For close to three years now, I’ve referred to myself professionally as a ‘writer’, though I’ve been writing for almost fourteen years all told. I’m not an ‘author’, as I’m yet to publish a novel, but I write. As such, I’m often asked what work I do, and when offering up this answer, I’m met with genuine excitement and interest, which frankly brightens even the dullest days. It’s really lovely to find so many people interested in what you do.
Inevitably the question is asked; “What kind of things do you write?”
To which I answer; “I blog and I’m working on a few manuscripts for novels…”
Then, without fail; “Oh wow, which genre/type?”
Here there is a frown of confusion, a grin of kindred understanding or a blank stare. All are perfectly normal! Genre names and sub categories are tough to define even in the industry, so for those simply purchasing and reading it can be gibberish.
However, the question I most often field when discussing my work has come to boil my blood in recent months…
“Is that like 50 Shades of Grey?”
*eye twitches and left hand begins to grope for a nearby sharp object*
Fantasy is not ‘like 50 Shades’, nor does 50 Shades fall into any fantasy sub genre.
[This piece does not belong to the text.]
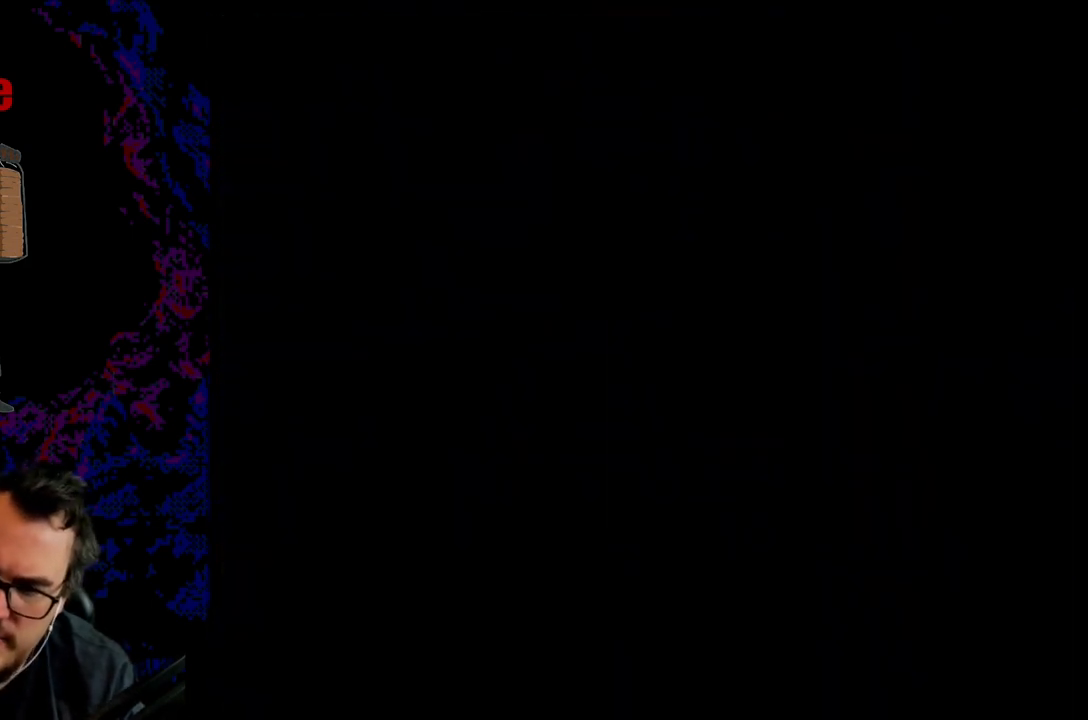
{"buttons": [], "events": [[233, "B", "up"], [233, "Y", "up"]]}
I don’t even know if the lovely folks over in the Erotica/Erotic Romance department classify 50 Shades as one of their own! It could have a whole genre to itself if it liked – a whole area of grey – no one knows what’s in there, no one wants to know and no ones even sure you can escape if you dare enter.
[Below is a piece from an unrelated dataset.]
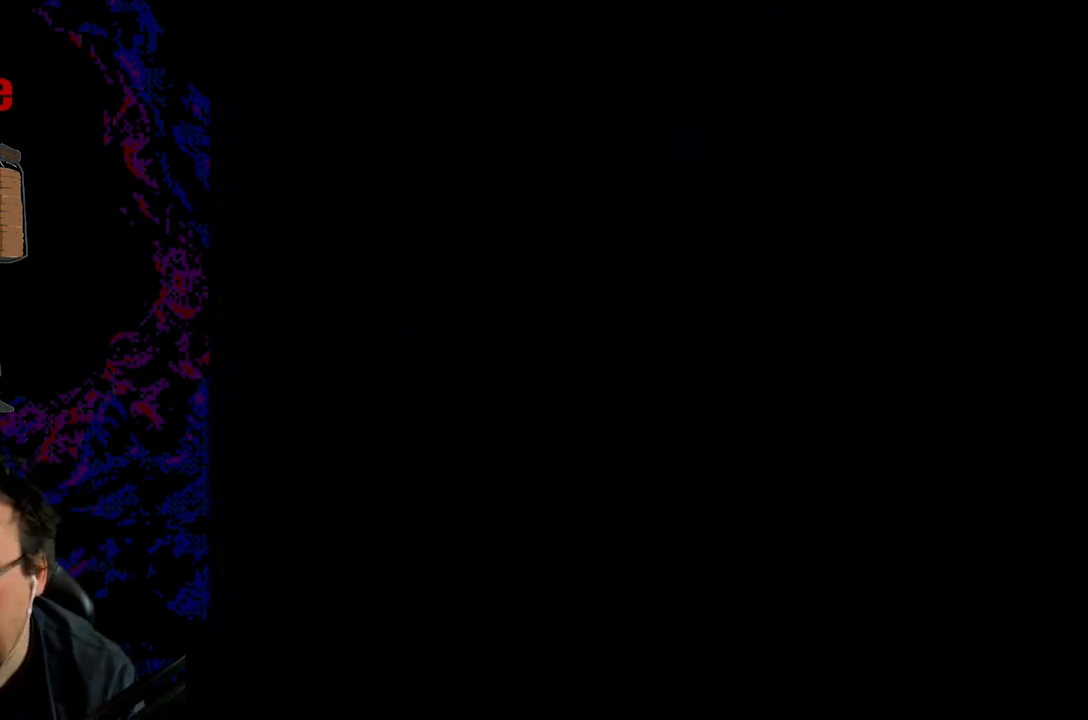
{"buttons": ["X", "DPAD_RIGHT"], "events": [[267, "X", "down"], [367, "DPAD_RIGHT", "down"]]}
50 Shades might be a good story. I’ve not read it but I know it was written and published online as fan-fiction inspired by the Twilight series before it was picked up by traditional publishers. Personally I thought Twilight was appalling, and for so many reasons I won’t go into here, so I couldn’t think of any worse torture than fan-fiction based on that insipid love triangle.
My issue though, isn’t with the books or the author – each to their own and all that. My problem lies in this persistent idea that Fantasy, as a genre, equals erotica.
Fantasy is not erotica. Yes, there might be sex. Yes, there might be romance. There might even be a love triangle or two, but that is not the core function of the story or the genre.
It’s about swords and sorcery and myths and heroes and war and death and a shit-tonne of other cool stuff all piled into pre-modern settings. There are modern fantasy genres too, super natural, young adult, dystopian, steam punk… The list is endless, really. The key to fantasy is often the setting and within that, any number and type of tales play out.
So why this weird confusion between Erotica and Fantasy? Is it that the term ‘fantasy’ is more commonly used to describe ‘sexual fantasy’ than the genre itself?
Is it that I’m a girl and women only write romance or erotica, especially in the wake of Twilight and 50 Shades?
Is it born from the thousands of paperback romance covers featuring busty beauties in the arms of their hero lover, windswept on the prow of a sail ship, implying some sort of ‘old world’ setting?
Or is it a real lack of exposure of the Fantasy genre to the wider, often non-reading public?
For a long time the only reference point well known enough in pop-culture to compare my work to, was The Lord of the Rings. Even then I had to further explain that the language and writing style I used was more ‘modern’ than Tolkien’s. Now, thank the seven kingdoms, I can refer to the HBO series Game of Thrones, adapted from GRRM’s A Song of Ice and Fire. Though sometimes I wonder how many viewers realise this juggernaut series is in fact from the Fantasy stable.
All told, I’m endlessly frustrated with the lengths required to define and explain my genre. Is it still such an underground unknown that everyday folk remain blissfully unaware? I despair that the genre isn’t getting nearly close to fair recognition or well deserved exposure because of a lingering idea that it’s in fact Erotica, with its erect nipples, rippling biceps and throbbing members. How many potential readers miss the opportunity to experience story telling on an epic scale, all for the sake of misunderstanding the labels on book store shelves?
Could redefining of the genre be as simple as a name change? Or can we do more on our covers and with our titles to show the wider reading public what we are all about? For one thing we need to address the sneaking trend toward ‘flowery, romantic’ cover art on books with female authors. You’ll notice even the author of 50 Shades (E.L. James) uses a gender neutral name to counter any preconceptions about the story simply based on her identifying as female.
I for one am sick of the grey area, sick of living in the literary shadows and thoroughly sick of the confusion. It’s time Fantasy crawled out of the dungeons to be recognised for its uniqueness and sheer awesome scope, and take its rightful place at the best seller table.